SEITENTEXT —
Erbendorf: Wohnhaus der Schiller-Vorfahren

Prominente geben sich in der 900 Jahre alten Bergstadt Erbendorf (heute Landkreis Tirschenreuth), am historischen Handelsweg „Goldstraße“ zwischen Steinwald und Fichtelnaab, immer wieder ein Stelldichein. Kaiser Friedrich Barbarossa hält hier 1174 einen Hoftag ab, und 1383 überzeugt sich König Wenzel IV. von Böhmen auf seiner Reise von Prag nach Nürnberg vom Bergbau in der ehrwürdigen Stadt. Paul Zeidler (1548-1627), humanistisch-lutherischer Pfarrer und Schulmeister, rühmt 1585 die Silber-Bergbaustadt in dem lateinischen Wappen-Gedicht „Insignia Reipublicae Erbendorfiensis“. Der Philosoph Gottfried Wilhelm Leibniz notiert in seinen Tagebüchern 1687 und 1688 die Besichtigung der Bleibergwerke von Erbendorf. Auch die Ahnen der Komponisten von Christoph Willibald Gluck und Max Reger stammen aus Erbendorf.

Am 250. Geburtstag von Friedrich Schiller, den 10. November 2009, enthüllt der Erbendorfer Bürgermeister Hans Donko die „Schiller-Gedenktafel“ am Anwesen Bräugasse 20. Sind doch die mütterlichen Vorfahren des großen Dichters der deutschen Klassik, die Familien Uschalk, hier lange Zeit wohnhaft gewesen.

AUFGABENBESCHREIBUNG —
Schreiben Sie den Text über Erbendorf vollständig und wortgetreu ab. Das anschließende Material hat keinen Bezug zum Text über Erbendorf.

GESAMMELTE DATEN —
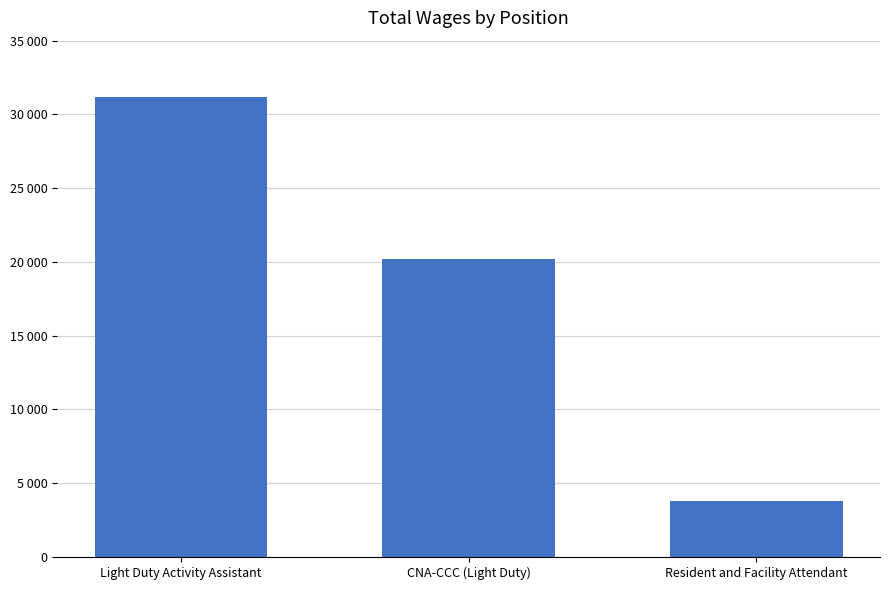

What is the change in value from Light Duty Activity Assistant to Resident and Facility Attendant?

-27388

LÖSUNG —
Erbendorf: Wohnhaus der Schiller-Vorfahren

Prominente geben sich in der 900 Jahre alten Bergstadt Erbendorf (heute Landkreis Tirschenreuth), am historischen Handelsweg „Goldstraße“ zwischen Steinwald und Fichtelnaab, immer wieder ein Stelldichein. Kaiser Friedrich Barbarossa hält hier 1174 einen Hoftag ab, und 1383 überzeugt sich König Wenzel IV. von Böhmen auf seiner Reise von Prag nach Nürnberg vom Bergbau in der ehrwürdigen Stadt. Paul Zeidler (1548-1627), humanistisch-lutherischer Pfarrer und Schulmeister, rühmt 1585 die Silber-Bergbaustadt in dem lateinischen Wappen-Gedicht „Insignia Reipublicae Erbendorfiensis“. Der Philosoph Gottfried Wilhelm Leibniz notiert in seinen Tagebüchern 1687 und 1688 die Besichtigung der Bleibergwerke von Erbendorf. Auch die Ahnen der Komponisten von Christoph Willibald Gluck und Max Reger stammen aus Erbendorf.

Am 250. Geburtstag von Friedrich Schiller, den 10. November 2009, enthüllt der Erbendorfer Bürgermeister Hans Donko die „Schiller-Gedenktafel“ am Anwesen Bräugasse 20. Sind doch die mütterlichen Vorfahren des großen Dichters der deutschen Klassik, die Familien Uschalk, hier lange Zeit wohnhaft gewesen.